■ Task objective
Among the entries below, count the lines that contain the word "отрасли". Write down only the total.
===== Given data =====
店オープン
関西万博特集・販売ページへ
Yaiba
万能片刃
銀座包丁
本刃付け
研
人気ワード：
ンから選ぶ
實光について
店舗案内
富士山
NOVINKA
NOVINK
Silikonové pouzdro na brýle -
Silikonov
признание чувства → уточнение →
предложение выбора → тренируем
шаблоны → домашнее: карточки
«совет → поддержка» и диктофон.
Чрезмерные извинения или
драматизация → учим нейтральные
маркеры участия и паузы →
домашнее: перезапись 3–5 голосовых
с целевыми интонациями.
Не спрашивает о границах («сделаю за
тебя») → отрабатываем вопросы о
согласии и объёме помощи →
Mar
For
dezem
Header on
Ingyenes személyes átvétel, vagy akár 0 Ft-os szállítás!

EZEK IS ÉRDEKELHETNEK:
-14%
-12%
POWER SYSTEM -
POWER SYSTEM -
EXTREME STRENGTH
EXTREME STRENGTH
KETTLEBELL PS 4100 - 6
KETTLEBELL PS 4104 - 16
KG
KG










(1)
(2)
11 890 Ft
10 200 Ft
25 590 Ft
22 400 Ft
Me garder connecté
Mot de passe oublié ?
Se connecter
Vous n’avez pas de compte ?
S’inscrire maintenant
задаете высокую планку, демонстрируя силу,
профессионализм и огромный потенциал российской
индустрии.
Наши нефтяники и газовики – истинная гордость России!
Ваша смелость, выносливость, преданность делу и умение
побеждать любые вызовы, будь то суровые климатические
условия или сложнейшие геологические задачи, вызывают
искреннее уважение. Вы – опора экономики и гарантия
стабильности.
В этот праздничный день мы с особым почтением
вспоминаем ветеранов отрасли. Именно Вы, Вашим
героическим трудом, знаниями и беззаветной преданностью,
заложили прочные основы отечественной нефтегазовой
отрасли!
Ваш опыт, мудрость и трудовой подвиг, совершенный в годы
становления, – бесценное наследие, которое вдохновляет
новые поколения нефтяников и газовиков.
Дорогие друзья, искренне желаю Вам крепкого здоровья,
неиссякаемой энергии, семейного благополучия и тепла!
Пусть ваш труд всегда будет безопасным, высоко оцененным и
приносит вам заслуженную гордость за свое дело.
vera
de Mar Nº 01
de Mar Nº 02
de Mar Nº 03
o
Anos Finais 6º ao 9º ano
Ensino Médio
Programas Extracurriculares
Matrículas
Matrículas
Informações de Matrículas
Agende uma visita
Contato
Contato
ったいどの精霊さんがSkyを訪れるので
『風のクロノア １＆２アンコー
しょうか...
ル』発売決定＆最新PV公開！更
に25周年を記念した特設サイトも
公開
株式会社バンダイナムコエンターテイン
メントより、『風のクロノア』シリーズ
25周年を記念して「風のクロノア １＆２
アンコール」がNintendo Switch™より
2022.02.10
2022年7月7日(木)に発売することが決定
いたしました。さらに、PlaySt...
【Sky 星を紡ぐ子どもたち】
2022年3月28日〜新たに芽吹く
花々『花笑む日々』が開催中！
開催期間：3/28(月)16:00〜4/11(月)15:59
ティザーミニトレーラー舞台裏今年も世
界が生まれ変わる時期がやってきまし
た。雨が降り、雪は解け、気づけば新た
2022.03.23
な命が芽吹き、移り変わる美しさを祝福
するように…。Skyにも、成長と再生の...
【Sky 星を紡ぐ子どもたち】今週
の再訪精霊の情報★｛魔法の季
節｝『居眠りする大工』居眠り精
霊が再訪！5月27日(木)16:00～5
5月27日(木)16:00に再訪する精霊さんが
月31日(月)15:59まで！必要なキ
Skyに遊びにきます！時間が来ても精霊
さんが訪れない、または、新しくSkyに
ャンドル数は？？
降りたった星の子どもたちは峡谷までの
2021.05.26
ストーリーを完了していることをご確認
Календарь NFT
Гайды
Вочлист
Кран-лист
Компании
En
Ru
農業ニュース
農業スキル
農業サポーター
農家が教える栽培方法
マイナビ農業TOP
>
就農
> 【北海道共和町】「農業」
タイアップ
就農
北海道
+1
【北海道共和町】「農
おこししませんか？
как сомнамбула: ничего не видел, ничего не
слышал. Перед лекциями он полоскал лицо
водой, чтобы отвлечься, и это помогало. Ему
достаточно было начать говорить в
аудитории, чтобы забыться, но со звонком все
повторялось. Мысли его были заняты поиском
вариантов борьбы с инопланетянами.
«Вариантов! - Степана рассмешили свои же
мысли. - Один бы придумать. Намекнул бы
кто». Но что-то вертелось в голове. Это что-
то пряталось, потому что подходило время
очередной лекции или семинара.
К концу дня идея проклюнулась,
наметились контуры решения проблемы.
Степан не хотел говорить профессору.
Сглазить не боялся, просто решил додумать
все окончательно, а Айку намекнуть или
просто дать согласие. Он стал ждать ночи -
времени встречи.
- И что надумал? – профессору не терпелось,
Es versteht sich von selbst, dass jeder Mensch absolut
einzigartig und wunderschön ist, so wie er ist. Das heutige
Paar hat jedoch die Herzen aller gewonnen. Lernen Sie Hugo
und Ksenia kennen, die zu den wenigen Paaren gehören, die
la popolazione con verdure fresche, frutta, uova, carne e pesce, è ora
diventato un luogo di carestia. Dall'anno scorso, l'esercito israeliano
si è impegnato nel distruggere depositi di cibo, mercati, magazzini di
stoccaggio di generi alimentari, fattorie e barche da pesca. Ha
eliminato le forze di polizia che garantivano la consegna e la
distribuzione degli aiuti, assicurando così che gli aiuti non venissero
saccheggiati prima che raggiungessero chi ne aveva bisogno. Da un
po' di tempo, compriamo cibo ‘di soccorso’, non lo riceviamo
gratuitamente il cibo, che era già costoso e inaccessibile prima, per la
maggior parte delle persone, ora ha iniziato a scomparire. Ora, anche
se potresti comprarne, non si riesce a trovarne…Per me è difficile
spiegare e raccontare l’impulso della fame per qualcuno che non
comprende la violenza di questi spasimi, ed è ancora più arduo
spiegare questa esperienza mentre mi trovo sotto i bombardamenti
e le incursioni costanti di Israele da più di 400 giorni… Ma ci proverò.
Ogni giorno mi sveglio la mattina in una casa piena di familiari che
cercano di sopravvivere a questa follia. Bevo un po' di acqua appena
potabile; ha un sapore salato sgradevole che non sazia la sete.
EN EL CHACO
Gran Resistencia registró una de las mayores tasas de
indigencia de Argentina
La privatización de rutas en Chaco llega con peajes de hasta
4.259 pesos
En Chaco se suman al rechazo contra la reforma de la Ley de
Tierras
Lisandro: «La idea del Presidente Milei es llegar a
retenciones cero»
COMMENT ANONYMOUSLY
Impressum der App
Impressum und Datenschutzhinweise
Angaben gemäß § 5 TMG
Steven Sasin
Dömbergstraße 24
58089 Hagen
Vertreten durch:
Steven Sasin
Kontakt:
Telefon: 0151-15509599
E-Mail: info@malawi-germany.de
=====
■ Completed exercise
2